Records for the task:
•••••
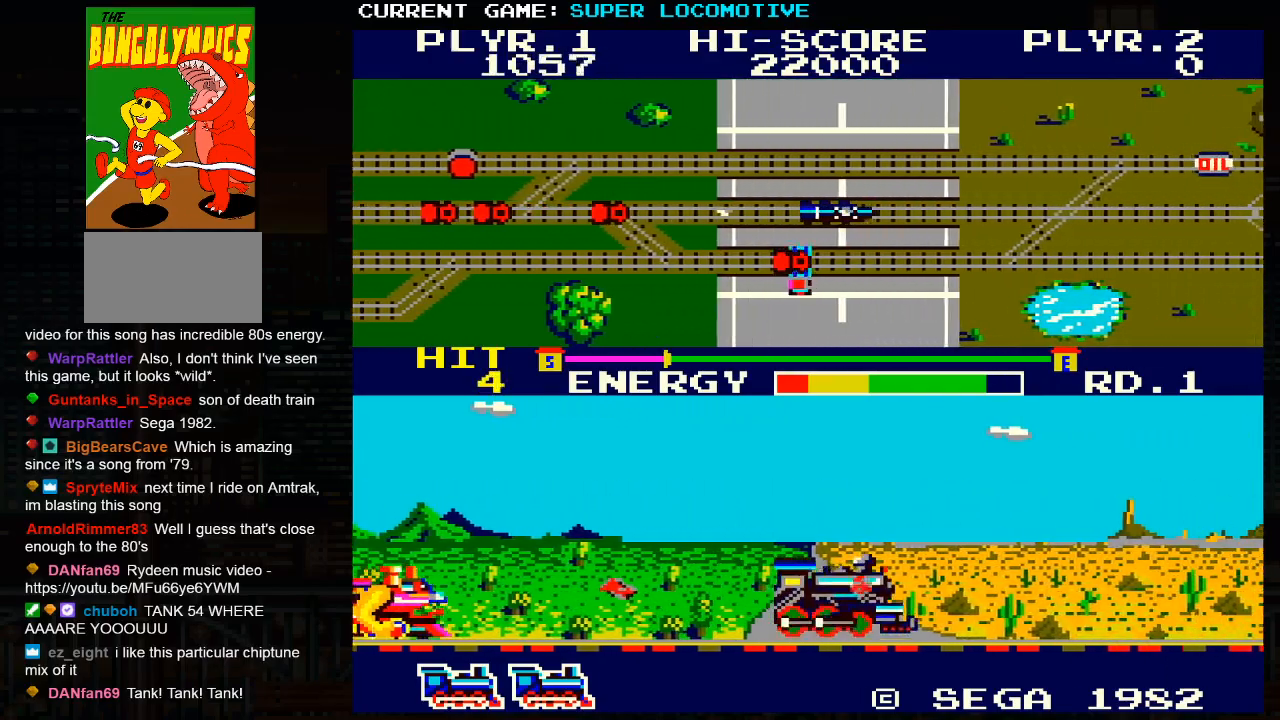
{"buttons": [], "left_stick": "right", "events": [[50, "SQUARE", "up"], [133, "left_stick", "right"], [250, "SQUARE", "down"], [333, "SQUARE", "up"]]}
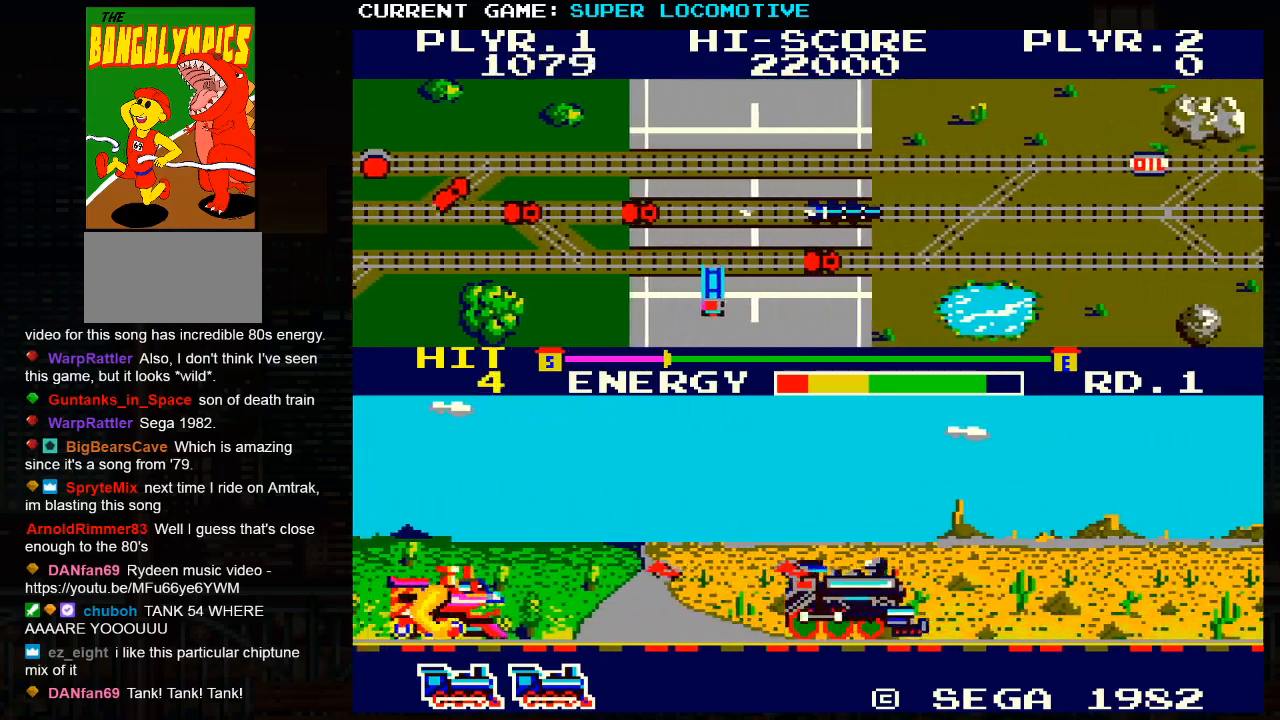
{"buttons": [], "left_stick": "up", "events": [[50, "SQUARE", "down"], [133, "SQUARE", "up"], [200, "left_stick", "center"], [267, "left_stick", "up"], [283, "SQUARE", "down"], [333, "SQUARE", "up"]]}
•••••
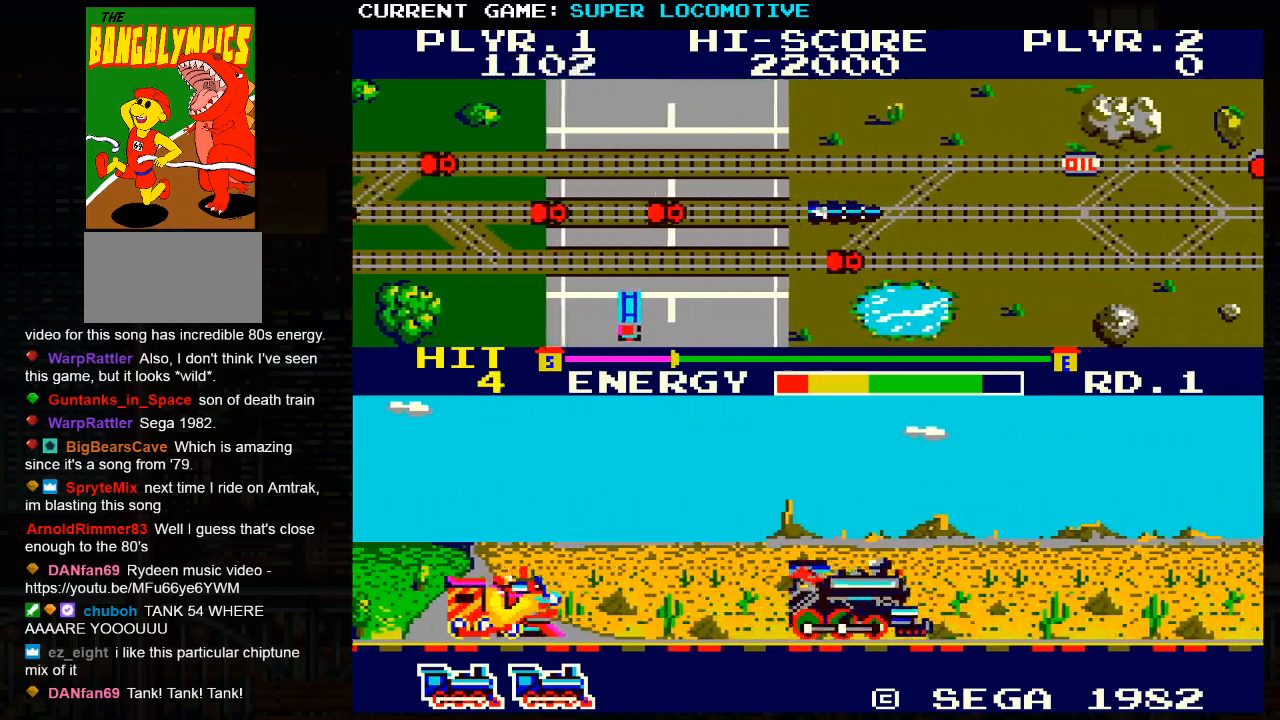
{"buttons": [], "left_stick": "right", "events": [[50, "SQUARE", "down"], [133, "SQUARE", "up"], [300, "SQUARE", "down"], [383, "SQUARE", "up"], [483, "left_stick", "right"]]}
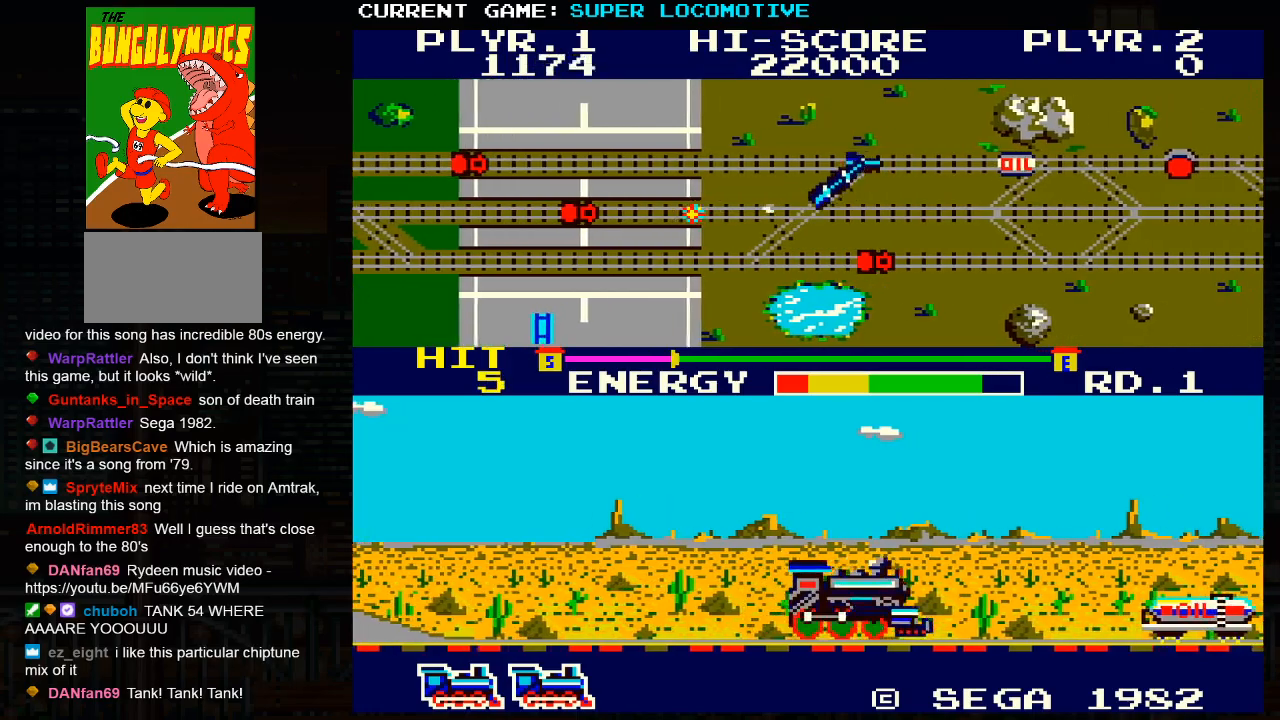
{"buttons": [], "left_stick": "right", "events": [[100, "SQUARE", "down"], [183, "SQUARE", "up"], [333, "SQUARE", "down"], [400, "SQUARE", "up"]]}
•••••
Work to complete:
When a line in the records above contains the word "right", copy it.

Response for this exercise:
{"buttons": [], "left_stick": "right", "events": [[50, "SQUARE", "up"], [133, "left_stick", "right"], [250, "SQUARE", "down"], [333, "SQUARE", "up"]]}
{"buttons": [], "left_stick": "right", "events": [[50, "SQUARE", "down"], [133, "SQUARE", "up"], [300, "SQUARE", "down"], [383, "SQUARE", "up"], [483, "left_stick", "right"]]}
{"buttons": [], "left_stick": "right", "events": [[100, "SQUARE", "down"], [183, "SQUARE", "up"], [333, "SQUARE", "down"], [400, "SQUARE", "up"]]}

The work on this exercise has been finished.